Do you speak English?

Lorsque l'on traverse Shanghai en taxi, deux choses sautent aux yeux: premièrement, la ville est devenue adulte ! Ses infrastructures dépassent parfois largement celles des pays occidentaux. La sauvagerie et l'effervescence du début des années 2000, c'est-à-dire tout ce que nous avons vu dans les reportages télévisés sur les pays émergents en plein essor - les nombreuses mobylettes et les camionnettes puantes et bruyantes, bref, le chaos ultime de la circulation - sont révolus.

Les rues de Shanghai sont minutieusement régulées; le trafic est régulier, mais de loin moins intense. Les parcs et les avenues défilent devant la fenêtre du taxi. Le paysage urbain est plus vert que gris (si l'on met de côté les nombreux drapeaux rouges). Cela va de pair : Une partie non négligeable des voitures sur les routes est propulsée par des moteurs électriques, y compris le taxi. Les fabricants ? Beaucoup sont désormais chinois.

Et c'est là que nous en arrivons à ma deuxième observation: la Chine semble se suffire à elle-même. Cela ne vaut pas seulement pour le choix de la voiture.

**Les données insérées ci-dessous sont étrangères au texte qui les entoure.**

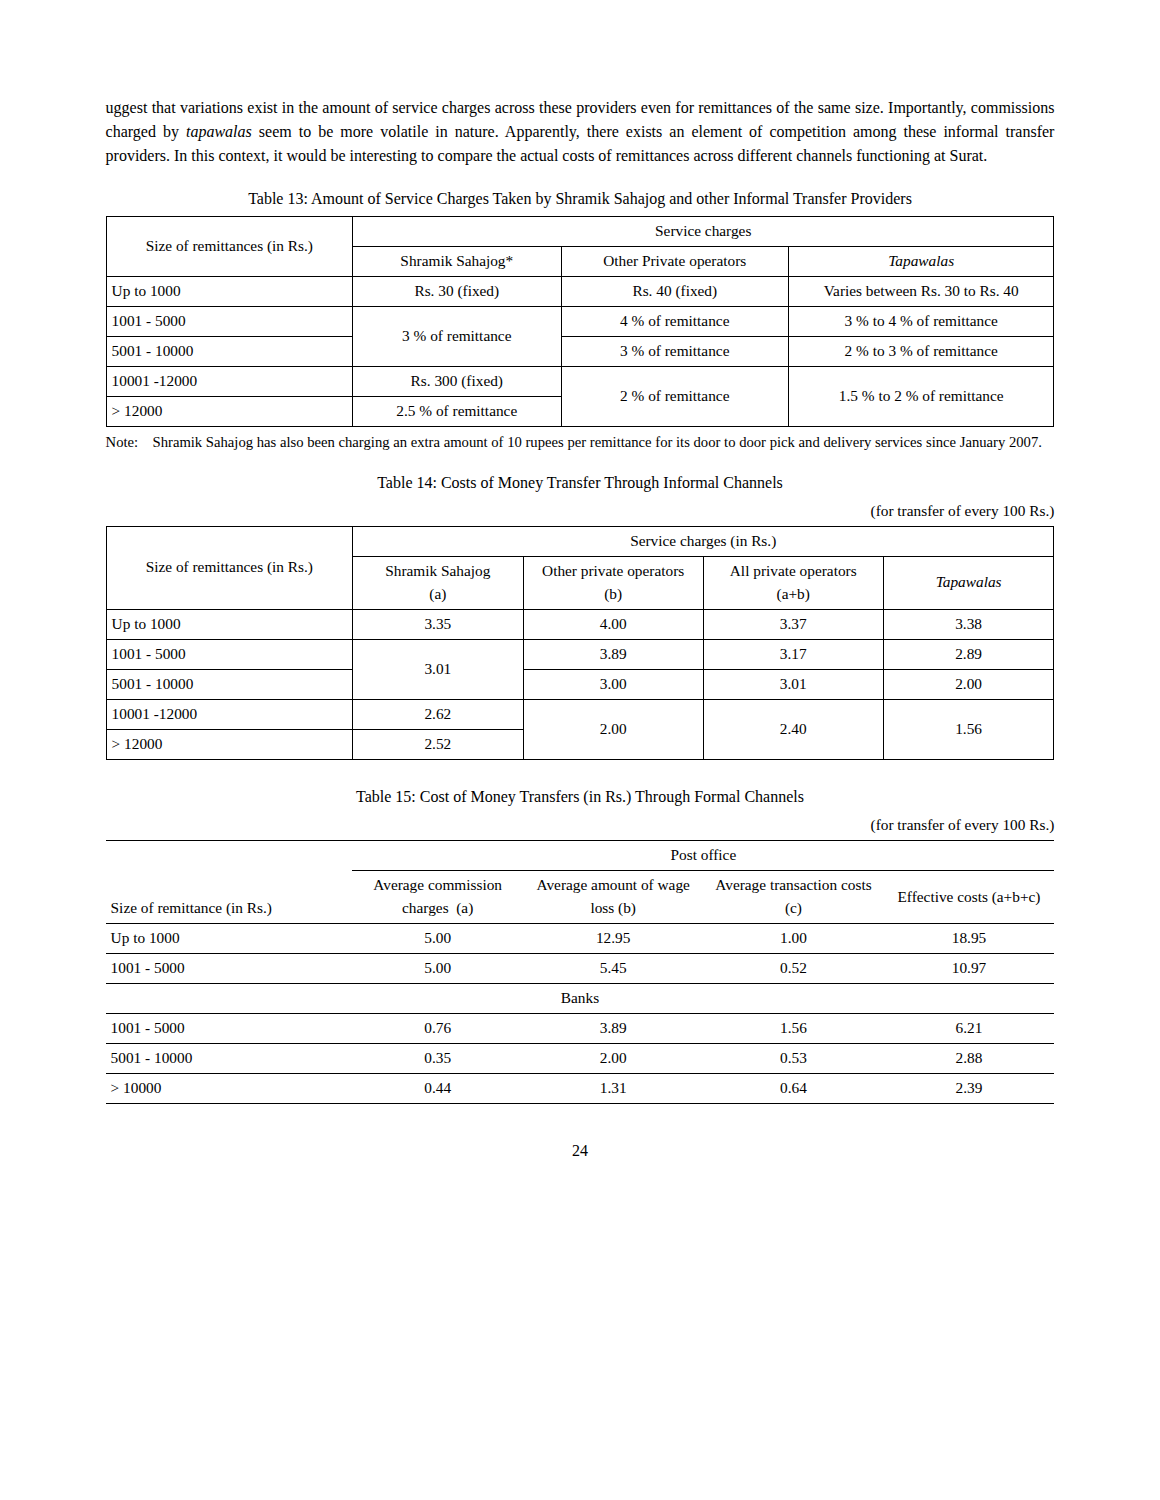uggest that variations exist in the amount of service charges across these providers even for remittances of the same size. Importantly, commissions charged by tapawalas seem to be more volatile in nature. Apparently, there exists an element of competition among these informal transfer providers. In this context, it would be interesting to compare the actual costs of remittances across different channels functioning at Surat.
Table 13: Amount of Service Charges Taken by Shramik Sahajog and other Informal Transfer Providers
| Size of remittances (in Rs.) | Service charges |
| --- | --- |
| Shramik Sahajog* | Other Private operators | Tapawalas |
| Up to 1000 | Rs. 30 (fixed) | Rs. 40 (fixed) | Varies between Rs. 30 to Rs. 40 |
| 1001 - 5000 | 3 % of remittance | 4 % of remittance | 3 % to 4 % of remittance |
| 5001 - 10000 | 3 % of remittance | 2 % to 3 % of remittance |
| 10001 -12000 | Rs. 300 (fixed) | 2 % of remittance | 1.5 % to 2 % of remittance |
| > 12000 | 2.5 % of remittance |
Note: Shramik Sahajog has also been charging an extra amount of 10 rupees per remittance for its door to door pick and delivery services since January 2007.
Table 14: Costs of Money Transfer Through Informal Channels
(for transfer of every 100 Rs.)
| Size of remittances (in Rs.) | Service charges (in Rs.) |
| --- | --- |
| Shramik Sahajog (a) | Other private operators (b) | All private operators (a+b) | Tapawalas |
| Up to 1000 | 3.35 | 4.00 | 3.37 | 3.38 |
| 1001 - 5000 | 3.01 | 3.89 | 3.17 | 2.89 |
| 5001 - 10000 | 3.00 | 3.01 | 2.00 |
| 10001 -12000 | 2.62 | 2.00 | 2.40 | 1.56 |
| > 12000 | 2.52 |
Table 15: Cost of Money Transfers (in Rs.) Through Formal Channels
(for transfer of every 100 Rs.)
| Size of remittance (in Rs.) | Post office |
| Average commission charges (a) | Average amount of wage loss (b) | Average transaction costs (c) | Effective costs (a+b+c) |
| Up to 1000 | 5.00 | 12.95 | 1.00 | 18.95 |
| 1001 - 5000 | 5.00 | 5.45 | 0.52 | 10.97 |
| Banks |
| 1001 - 5000 | 0.76 | 3.89 | 1.56 | 6.21 |
| 5001 - 10000 | 0.35 | 2.00 | 0.53 | 2.88 |
| > 10000 | 0.44 | 1.31 | 0.64 | 2.39 |
24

La déglobalisation est en marche.

Aujourd'hui, l'anglais ne suffit pas (ou plus) aux visiteurs, même dans la métropole de Shanghai. Ceux qui ne parlent pas le mandarin ont besoin d'un traducteur. C'était différent autrefois. Et pour payer, par exemple des tickets de métro ou l'addition au restaurant, il faut utiliser Alipay ou WeChat-Money, de préférence en lien avec un compte chinois. Les cartes de crédit occidentales ne sont plus guère acceptées et ne fonctionnent malheureusement que trop rarement comme base pour Alipay et WeChat-Money.

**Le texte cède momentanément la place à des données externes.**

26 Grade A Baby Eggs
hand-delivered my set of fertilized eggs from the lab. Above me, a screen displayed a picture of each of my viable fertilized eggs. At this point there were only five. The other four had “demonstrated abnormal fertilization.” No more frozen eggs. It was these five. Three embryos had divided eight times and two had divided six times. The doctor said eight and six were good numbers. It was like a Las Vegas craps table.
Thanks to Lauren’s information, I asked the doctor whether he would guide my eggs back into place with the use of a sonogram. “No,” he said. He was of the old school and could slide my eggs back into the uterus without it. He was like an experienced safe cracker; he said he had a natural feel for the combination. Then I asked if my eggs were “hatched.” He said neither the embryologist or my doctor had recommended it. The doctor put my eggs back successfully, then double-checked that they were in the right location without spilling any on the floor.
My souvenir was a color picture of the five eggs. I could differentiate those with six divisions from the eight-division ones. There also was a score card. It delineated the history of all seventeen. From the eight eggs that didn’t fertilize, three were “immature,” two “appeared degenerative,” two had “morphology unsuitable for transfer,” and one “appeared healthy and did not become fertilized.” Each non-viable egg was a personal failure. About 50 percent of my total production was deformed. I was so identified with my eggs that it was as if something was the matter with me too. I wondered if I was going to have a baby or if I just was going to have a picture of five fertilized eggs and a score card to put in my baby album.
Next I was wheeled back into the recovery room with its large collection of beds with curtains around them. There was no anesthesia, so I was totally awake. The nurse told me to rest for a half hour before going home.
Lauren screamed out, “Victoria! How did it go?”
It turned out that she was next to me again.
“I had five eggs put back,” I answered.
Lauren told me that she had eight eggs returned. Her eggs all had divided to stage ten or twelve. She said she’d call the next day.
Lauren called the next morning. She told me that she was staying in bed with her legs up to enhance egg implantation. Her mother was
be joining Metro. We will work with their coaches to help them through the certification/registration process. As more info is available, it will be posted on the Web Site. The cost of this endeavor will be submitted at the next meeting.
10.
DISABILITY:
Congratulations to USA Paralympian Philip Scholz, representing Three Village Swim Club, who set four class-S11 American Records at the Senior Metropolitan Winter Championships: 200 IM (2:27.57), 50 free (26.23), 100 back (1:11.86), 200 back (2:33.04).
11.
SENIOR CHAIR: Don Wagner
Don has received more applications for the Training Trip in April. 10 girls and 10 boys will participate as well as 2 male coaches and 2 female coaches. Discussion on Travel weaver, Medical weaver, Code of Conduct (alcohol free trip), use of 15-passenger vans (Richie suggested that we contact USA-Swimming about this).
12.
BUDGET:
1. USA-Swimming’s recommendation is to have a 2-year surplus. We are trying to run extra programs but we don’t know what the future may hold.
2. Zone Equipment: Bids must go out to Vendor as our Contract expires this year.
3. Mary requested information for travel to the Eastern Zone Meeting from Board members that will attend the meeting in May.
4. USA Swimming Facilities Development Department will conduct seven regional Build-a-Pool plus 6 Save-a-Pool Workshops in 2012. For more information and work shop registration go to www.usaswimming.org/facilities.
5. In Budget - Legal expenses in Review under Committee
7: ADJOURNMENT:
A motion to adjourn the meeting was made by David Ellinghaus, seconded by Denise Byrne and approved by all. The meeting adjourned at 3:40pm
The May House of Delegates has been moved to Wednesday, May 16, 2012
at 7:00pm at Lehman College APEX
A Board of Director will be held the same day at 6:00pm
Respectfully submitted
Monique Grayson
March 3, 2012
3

La muraille (de Chine) imaginaire semble déjà plus haute qu'elle n'apparaît de l'autre côté, celui de l'Occident. Autre constat: les Chinois voyagent de moins en moins. Les groupes de touristes chinois étaient autrefois tristement célèbres en Occident. D'année en année, ils étaient de plus en plus nombreux - jusqu'à l'arrivée de Corona. Depuis, les Chinois restent chez eux. Aussi sous la pression de la direction du parti.

Lorsque l'on parle aux jeunes de l'Occident, la distance ressentie semble aujourd'hui nettement plus grande qu'auparavant. Les questions sur les relations avec l'Europe ou les États-Unis sont généralement répondus par une contre-question: «Qu'est-ce que nous vous avons fait?» En fin de compte, les gens sont convaincus que les pays occidentaux craignent surtout de perdre leur pouvoir et leur influence. C'est aussi simple que cela ...

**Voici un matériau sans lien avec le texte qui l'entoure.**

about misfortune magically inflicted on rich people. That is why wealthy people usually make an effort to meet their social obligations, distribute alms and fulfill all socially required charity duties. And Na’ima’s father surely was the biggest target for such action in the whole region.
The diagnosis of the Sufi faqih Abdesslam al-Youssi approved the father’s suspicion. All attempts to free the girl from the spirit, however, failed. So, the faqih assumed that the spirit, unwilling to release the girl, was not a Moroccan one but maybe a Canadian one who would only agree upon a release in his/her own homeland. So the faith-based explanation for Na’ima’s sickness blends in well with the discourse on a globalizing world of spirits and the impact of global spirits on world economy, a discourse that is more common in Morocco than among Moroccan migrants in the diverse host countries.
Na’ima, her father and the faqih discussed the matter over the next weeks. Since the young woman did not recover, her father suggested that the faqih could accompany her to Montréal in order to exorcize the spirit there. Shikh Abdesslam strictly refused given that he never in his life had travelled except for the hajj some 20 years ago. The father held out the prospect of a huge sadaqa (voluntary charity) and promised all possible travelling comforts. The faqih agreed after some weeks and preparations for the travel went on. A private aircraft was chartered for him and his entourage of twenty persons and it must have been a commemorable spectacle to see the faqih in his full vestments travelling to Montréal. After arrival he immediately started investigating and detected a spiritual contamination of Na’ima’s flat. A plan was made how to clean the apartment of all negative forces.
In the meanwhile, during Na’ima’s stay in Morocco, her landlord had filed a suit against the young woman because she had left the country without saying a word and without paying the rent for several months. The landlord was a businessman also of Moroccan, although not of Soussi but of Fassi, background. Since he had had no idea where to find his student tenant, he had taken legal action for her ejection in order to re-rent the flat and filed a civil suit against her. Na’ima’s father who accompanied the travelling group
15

Peu après l'éclatement de la crise financière de 2007/2008, les économistes ont discuté d'un éventuel découplage des pays émergents par rapport aux pays industrialisés. La Chine, en particulier, a été mise en avant comme moteur de la conjoncture. L'économie mondiale a continué à fusionner. La mondialisation approchait de son apogée.

Aujourd'hui, deux présidents américains (Trump et Biden), une pandémie et une guerre en Ukraine plus tard, le terme «découplage» apparaît sous un autre jour, plus tamisé.

La mondialisation est en train de faire marche arrière.